In one forum this week, Australian Safety Commissioner Julie Inman Grant, whose nation imposed a “zero-COVID policy,” locking down cities and detaining citizens who violated mandatory quarantines, suggested that some human rights, such as freedom of speech, need to be sacrificed.
“We are finding ourselves in a place where we have increasing polarization everywhere and everything feels binary when it doesn’t need to be,” she explained. “So, I think we’re going to have to think about a recalibration of a whole range of human rights that are playing out online, from freedom of speech to the freedom to be free from online violence.”
The user who first tweeted the clip of Ms. Grant saying this was suspended from Twitter shortly thereafter. Perhaps this is the “recalibration” of freedom of speech Ms. Grant was suggesting.
Conservative journalist Jack Posobiec, who was in Davos filming a documentary on the conference and its founder for Turning Point USA, said he was detained by armed police officers at the forum on Monday. More than 5,000 military personnel and local police are on the ground, and a no-fly zone over Davos has been enforced by fighter jets.
The global elites love their privacy — just not for the ordinary citizens they rule over.
In another Davos forum this week, Yuval Noah Harari, an Israeli public intellectual and a professor in the Department of History at the Hebrew University of Jerusalem, outlined how COVID-19 should be used to track everyday people.

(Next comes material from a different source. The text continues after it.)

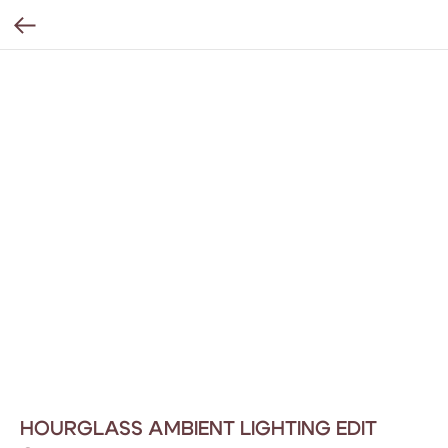
HOURGLASS AMBIENT LIGHTING EDIT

“COVID is critical because this is what convinces people to accept to legitimize total biometric surveillance,” Mr. Harari said. “We need to not just monitor people; we need to monitor what’s happening under their skin.”
If that’s not creepy enough — in the name of climate change, Alibaba Group President J. Michael Evans detailed plans on how to accomplish this “total surveillance.”
“We’re developing through technology an ability for consumers to measure their own carbon footprint. What does that mean?”
He then explained exactly: “Where are they traveling? How are they traveling? What are they eating? What are they consuming on the platform? An individual carbon footprint tracker … stay tuned!”
Curbing global climate change, which Davos attendees claim is triggered by human-generated carbon emissions, was the original purpose of the WEF conference. COVID-19, however, became the new tool for these elites to amass and exact their power.
More than 2,000 billionaires across the globe became $3.78 trillion richer during the COVID-19 pandemic. On Monday, Oxfam International said 573 people became new billionaires during the crisis, at the rate of one every 30 hours. In the first 24 months of COVID-19, billionaires’ wealth rose more than in 23 years combined, according to the report.
Meanwhile, a million people could fall into poverty at the same rate this year, as the cost of essential goods rises faster than it has in decades, the report detailed.
Davos attendees discussed how the global energy upheaval will serve as a “transition” to green energy. This, as experts predicted up to 1,500 individual private flights flew in and out of airfields serving the Swiss ski town this week.
Norwegian finance CEO Kjerstin Braathen admitted there will be mass shortages and economic hardship for millions, but the “pain” is “worth it” for a green economy.
European Commission President Ursula von der Leyen said the “economies of the future” no longer will rely on oil and coal. And President Joe Biden — while not in Davos — echoed their comments Monday, saying: “When it comes to the gas prices, we’re going through an incredible transition.”
The ruling class can afford this transition, but can the rest of us? The billionaires in Davos don’t care — so long as they can hold onto their wealth, power and position.
And this week, they were hatching a plan to do just that.
• Kelly Sadler is the commentary editor at The Washington Times.